Most Canadian sellers accept Interac e-transfer payments, but some prefer to meet in person and accept cash. If you’re making an online trade, LocalBitcoins will hold the traded coins in escrow until the seller receives the payment. That means the seller must have the coins available to sell when they accept the deal, and if they accept your cash but refuse to release your coins, LocalBitcoins can intervene to make sure you get your coins.
Unlike an exchange, buyers send their cash directly to traders, so the only processing fees you will pay will be your bank’s e-transfer rate. LocalBitcoins doesn’t take a cut of trades, but makes money off of advertising that sellers can buy. Note however that sellers’ ask prices tend to be higher than on an exchange, so paying less in fees won’t necessarily mean you’re getting a better deal.
Like an exchange, LocalBitcoins uses its own ledger and will hold your coins in an on-site account. You don’t need to use a private wallet to buy or sell, and any trades you make on the site will be instantaneous once the escrow is released. However the same rules about security apply — if you plan to be holding a significant investment, it’s a good idea to transfer the bulk of it to a private wallet.
- Bitcoin is more volatile than most private investors are used to dealing with, and it is as likely to lose 50% of its value overnight as it is to make significant gains. Never invest more than you would be comfortable losing.
- Remember that legally speaking, cryptocurrency trading is still the Wild West. The market has no regulation or protections in place, and even reputable market players do not answer to any authority. If you make a mistake, get swindled or simply lose your money, there is no one to turn to to get it back. Factor in this risk when deciding how much to invest.
- As always, it is a good idea to diversify. Most exchanges allow you to buy Bitcoin, Bitcoin Cash, Etherium, Litecoin and other major cryptocoins. If you are making a big investment, consider splitting it between more than one type of coin, rather than just buying Bitcoin.
- If you use a digital wallet, make sure you write down your private key or passphrase and store it somewhere secure. Many wallets do not offer a passphrase recovery option, so if lose your passphrase or someone steals it, that’s it — your money’s gone.

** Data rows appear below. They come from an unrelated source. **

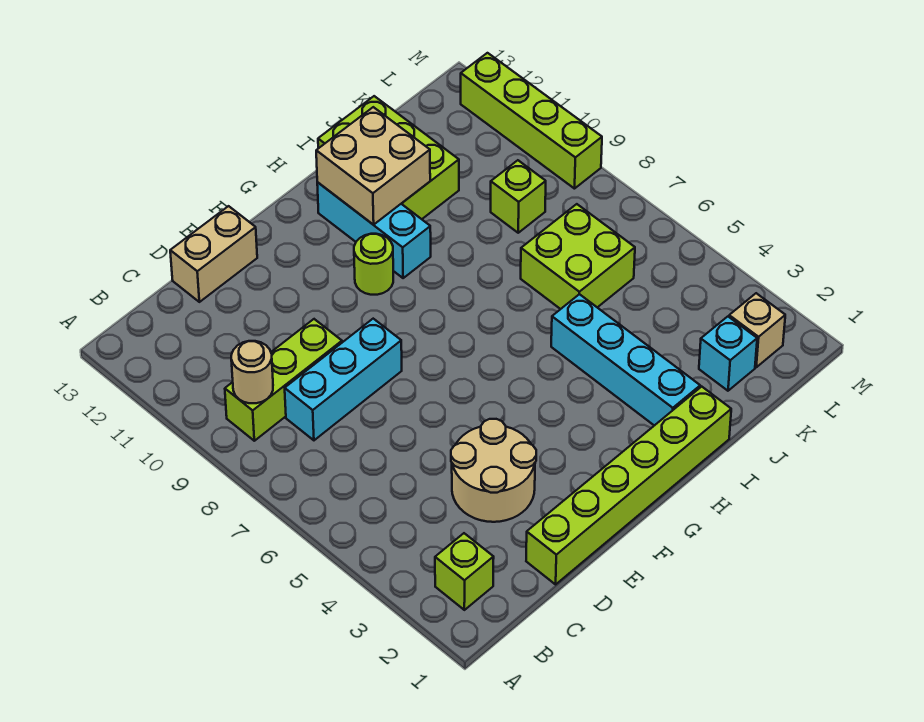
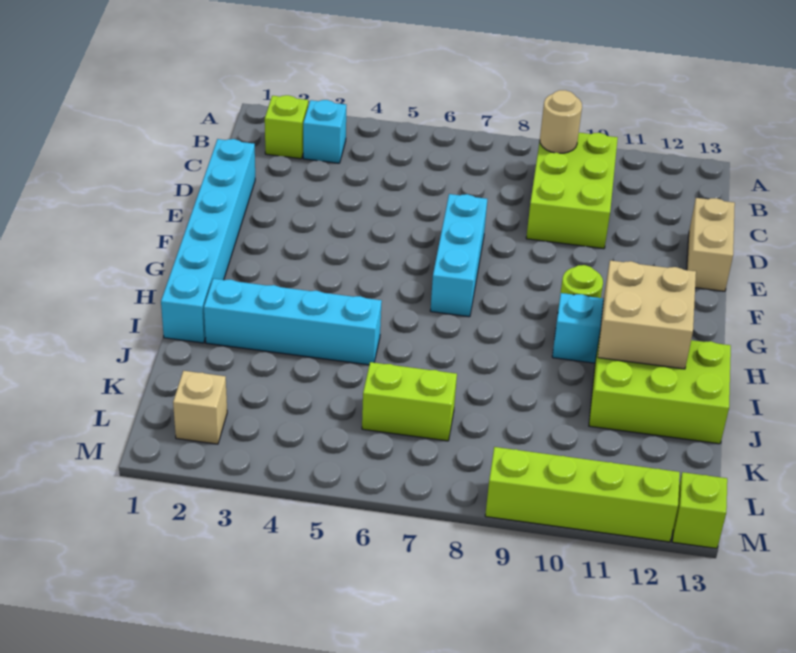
lime brick B9:D9 level 1 -> lime brick B9:D10 level 1
cyan brick C8:E8 level 1 -> cyan brick E7:G7 level 1
lime brick D1:I1 level 1 -> cyan brick D1:I1 level 1
tan round brick D3:E4 level 1 -> none
lime brick J6:K7 level 1 -> lime brick K6:K7 level 1
cyan brick K2 level 1 -> cyan brick B3 level 1
lime brick K9 level 1 -> lime brick M13 level 1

- The most secure way to store bitcoins long-term is with a hardware wallet like Trezor or Ledger. This is a removable USB device that you can get for $120-130 CAD plus shipping, which plugs into your computer and stores your wallet credentials behind a PIN code. Other ways of storing your private key, like in a software wallet or text file backup, are susceptible to being stolen if your computer is hacked.